Offenses against the dignity of one person are offenses against the dignity of all—we should all take issue with the way that women and men are portrayed as mere vehicles of sexual pleasure, if we wish to truly be a society that cares about the rights of each person. One of our country’s founding values is individual liberty, which means that respecting the basic human decency of our fellow man is paramount to who we are as Americans. This must extend to our culture in regards to casual sex and pornography, as these are the things that are holding us back from eradicating the problems of sexual abuse and harassment in the times of #MeToo.

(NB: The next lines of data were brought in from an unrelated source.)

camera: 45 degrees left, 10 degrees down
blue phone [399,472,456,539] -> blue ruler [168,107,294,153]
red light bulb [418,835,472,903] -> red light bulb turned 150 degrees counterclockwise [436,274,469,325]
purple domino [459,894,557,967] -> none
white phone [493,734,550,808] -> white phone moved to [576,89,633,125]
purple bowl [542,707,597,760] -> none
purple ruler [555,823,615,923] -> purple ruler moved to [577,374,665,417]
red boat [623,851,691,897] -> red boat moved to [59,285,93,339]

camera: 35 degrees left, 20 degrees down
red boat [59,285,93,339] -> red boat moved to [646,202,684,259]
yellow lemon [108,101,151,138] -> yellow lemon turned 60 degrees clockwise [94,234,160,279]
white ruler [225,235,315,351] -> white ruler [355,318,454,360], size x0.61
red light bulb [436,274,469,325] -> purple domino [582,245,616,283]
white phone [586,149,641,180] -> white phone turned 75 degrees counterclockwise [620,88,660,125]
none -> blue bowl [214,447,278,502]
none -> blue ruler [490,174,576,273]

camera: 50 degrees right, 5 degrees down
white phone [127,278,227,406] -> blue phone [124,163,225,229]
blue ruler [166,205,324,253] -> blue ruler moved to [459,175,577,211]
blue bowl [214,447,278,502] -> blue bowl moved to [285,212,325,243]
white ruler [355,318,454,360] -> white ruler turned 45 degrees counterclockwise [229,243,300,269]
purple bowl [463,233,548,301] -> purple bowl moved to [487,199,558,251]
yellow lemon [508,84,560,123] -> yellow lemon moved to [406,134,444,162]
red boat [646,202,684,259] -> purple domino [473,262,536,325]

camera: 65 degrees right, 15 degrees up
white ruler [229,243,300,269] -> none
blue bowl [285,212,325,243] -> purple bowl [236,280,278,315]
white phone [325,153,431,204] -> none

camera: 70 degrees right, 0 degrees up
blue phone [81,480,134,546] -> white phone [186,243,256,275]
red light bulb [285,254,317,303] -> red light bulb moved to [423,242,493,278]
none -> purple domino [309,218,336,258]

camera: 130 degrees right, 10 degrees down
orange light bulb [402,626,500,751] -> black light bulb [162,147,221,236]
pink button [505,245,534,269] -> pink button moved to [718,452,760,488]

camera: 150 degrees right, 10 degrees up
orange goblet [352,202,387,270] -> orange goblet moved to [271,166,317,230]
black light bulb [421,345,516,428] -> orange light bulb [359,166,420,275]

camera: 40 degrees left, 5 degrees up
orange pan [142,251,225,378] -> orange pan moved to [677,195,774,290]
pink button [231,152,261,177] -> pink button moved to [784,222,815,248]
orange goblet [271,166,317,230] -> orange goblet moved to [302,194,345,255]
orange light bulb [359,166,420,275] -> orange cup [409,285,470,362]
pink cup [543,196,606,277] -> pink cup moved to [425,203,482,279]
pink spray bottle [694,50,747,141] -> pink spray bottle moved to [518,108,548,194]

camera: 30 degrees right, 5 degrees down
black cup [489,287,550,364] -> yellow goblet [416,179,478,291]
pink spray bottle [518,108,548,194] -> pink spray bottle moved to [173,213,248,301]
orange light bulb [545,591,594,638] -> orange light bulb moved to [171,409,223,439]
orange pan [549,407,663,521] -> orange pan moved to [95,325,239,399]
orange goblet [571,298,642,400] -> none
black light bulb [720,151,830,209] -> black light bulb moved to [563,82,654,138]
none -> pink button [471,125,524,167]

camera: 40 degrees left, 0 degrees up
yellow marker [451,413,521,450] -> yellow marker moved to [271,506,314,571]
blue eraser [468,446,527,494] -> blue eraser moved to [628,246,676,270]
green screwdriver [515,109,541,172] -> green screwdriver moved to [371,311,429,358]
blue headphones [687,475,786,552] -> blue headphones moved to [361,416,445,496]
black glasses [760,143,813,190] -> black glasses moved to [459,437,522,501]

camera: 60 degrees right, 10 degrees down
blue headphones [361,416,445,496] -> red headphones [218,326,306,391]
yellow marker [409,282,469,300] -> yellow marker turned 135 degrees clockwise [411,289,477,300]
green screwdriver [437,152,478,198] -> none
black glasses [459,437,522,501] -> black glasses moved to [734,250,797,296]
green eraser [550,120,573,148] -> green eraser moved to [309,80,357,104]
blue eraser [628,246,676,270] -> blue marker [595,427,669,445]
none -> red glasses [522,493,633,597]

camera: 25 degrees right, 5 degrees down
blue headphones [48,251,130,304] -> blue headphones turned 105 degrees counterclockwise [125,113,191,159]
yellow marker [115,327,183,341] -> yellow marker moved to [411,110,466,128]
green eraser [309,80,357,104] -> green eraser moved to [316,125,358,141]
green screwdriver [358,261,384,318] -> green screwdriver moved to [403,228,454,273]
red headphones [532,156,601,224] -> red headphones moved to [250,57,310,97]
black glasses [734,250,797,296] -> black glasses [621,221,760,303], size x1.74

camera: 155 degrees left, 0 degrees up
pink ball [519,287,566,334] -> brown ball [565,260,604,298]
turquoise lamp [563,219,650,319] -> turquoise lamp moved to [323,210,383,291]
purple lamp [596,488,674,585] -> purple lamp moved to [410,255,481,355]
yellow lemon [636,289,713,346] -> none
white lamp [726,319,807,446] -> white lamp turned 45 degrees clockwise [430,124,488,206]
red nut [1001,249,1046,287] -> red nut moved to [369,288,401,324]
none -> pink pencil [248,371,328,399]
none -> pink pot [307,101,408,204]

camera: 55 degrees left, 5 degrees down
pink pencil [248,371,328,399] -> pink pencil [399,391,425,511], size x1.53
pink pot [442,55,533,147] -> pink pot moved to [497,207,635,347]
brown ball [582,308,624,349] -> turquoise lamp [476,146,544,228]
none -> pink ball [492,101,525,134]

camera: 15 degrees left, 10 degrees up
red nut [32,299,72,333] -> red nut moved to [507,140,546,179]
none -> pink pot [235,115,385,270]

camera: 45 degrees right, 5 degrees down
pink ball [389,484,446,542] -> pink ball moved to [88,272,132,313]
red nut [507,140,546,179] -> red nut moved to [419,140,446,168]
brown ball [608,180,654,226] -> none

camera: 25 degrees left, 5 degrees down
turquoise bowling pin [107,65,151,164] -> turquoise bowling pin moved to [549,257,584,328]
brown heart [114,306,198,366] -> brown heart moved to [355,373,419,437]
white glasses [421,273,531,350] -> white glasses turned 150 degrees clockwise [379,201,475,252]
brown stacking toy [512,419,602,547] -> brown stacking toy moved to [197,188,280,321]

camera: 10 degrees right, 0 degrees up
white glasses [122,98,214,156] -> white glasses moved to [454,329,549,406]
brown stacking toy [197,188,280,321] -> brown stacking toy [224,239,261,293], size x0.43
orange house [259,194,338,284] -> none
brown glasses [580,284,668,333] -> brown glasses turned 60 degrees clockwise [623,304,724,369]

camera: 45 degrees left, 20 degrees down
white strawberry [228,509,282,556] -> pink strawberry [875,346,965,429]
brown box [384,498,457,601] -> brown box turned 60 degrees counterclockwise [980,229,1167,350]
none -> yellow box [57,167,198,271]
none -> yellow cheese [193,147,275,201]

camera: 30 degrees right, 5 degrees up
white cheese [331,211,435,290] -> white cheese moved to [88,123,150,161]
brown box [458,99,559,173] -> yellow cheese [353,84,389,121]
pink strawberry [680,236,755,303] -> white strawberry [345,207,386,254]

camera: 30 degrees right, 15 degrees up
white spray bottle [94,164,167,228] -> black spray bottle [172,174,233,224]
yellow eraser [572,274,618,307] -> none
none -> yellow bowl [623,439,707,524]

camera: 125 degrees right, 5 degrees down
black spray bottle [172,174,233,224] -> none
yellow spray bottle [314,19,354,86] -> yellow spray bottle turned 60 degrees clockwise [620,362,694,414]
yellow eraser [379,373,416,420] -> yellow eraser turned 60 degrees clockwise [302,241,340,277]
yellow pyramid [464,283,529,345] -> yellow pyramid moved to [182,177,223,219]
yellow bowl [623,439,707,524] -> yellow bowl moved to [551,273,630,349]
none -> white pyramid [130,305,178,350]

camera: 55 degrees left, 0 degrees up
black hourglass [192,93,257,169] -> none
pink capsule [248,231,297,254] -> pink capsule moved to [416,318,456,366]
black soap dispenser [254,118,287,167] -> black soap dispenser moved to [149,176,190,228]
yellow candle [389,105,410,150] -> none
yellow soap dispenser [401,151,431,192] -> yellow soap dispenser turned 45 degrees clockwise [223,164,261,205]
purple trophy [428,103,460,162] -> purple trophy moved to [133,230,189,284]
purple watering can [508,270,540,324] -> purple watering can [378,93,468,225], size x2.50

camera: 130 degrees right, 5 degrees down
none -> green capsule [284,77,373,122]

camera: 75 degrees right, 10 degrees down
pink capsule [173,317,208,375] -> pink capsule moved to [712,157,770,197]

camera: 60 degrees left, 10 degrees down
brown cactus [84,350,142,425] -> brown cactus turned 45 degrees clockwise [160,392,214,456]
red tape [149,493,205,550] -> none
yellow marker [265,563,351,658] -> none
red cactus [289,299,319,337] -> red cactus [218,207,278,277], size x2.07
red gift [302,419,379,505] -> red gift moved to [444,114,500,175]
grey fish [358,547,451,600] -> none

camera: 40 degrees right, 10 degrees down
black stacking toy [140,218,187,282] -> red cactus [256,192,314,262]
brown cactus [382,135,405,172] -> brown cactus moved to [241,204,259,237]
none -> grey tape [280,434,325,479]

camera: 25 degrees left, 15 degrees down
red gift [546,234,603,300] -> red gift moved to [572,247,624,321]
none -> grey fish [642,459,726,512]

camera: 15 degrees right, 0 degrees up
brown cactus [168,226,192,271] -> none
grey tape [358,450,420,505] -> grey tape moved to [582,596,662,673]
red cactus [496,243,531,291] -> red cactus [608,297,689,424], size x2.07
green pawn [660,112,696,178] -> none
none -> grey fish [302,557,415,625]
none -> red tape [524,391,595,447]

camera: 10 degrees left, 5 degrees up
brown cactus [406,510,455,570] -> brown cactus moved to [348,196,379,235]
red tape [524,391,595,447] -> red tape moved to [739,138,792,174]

*Sources for Pornography Statistics:

  • Boeringer, S. B. (1994). Pornography and Sexual Aggression: Associations of Violent and Nonviolent Depictions with Rape and Rape Proclivity. Deviant Behavior 15, 3: 289–304
  • Check, J. and Guloien, T. (1989). The Effects of Repeated Exposure to Sexually Violent Pornography, Nonviolent Dehumanizing Pornography, and Erotica. In D. Zillmann and J. Bryant (Eds.) Pornography: Research Advances and Policy Considerations (pp. 159–84). Hillsdale, N.J.: Lawrence Erlbaum Associates
  • Hald, G. M., Malamuth, N. M., and Yuen, C. (2010). Pornography and Attitudes Supporting Violence Against Women: Revisiting the Relationship in Nonexperimental Studies. Aggression and Behavior 36, 1: 14–20
  • Berridge, K. C., & Robinson, T. E. (2016). Liking, Wanting, And The Incentive-Sensitization Theory Of Addiction. American Psychologist, 71(8), 670-679. Doi:10.1037/Amp0000059; Hilton, D. L. (2013). Pornography Addiction—A Supranormal Stimulus Considered In The Context Of Neuroplasticity. Socioaffective Neuroscience & Psychology, 3, 20767. Doi:10.3402/Snp.V3i0.20767; Pitchers, K. K., Et Al. (2013). Natural And Drug Rewards Act On Common Neural Plasticity Mechanisms With DeltaFosB As A Key Mediator. Journal Of Neuroscience, 33(8) 3434-3442. Doi:10.1523/JNEUROSCI.4881-12.2013; Salamone, J. D., & Correa, M. (2012). The Mysterious Motivational Functions Of Mesolimbic Dopamine. Neuron, 76, 470-485. Doi:10.1016/J.Neuron.2012.10.021
  • Peters, R. W., Lederer, L. J., and Kelly, S. (2012). The Slave and the Porn Star: Sexual Trafficking and Pornography. In M. Mattar and J. Braunmiller (Eds.) Journal of Human Rights and Civil Society 5: 1-21.
  • U.S. Department of Justice. (2012). Two Men Sentenced to Multiple Life Sentences for Enticing Women to South Florida to Engage in Commercial Sex Acts and Distributing Date Rape Pills. Press Release, Feb. 17.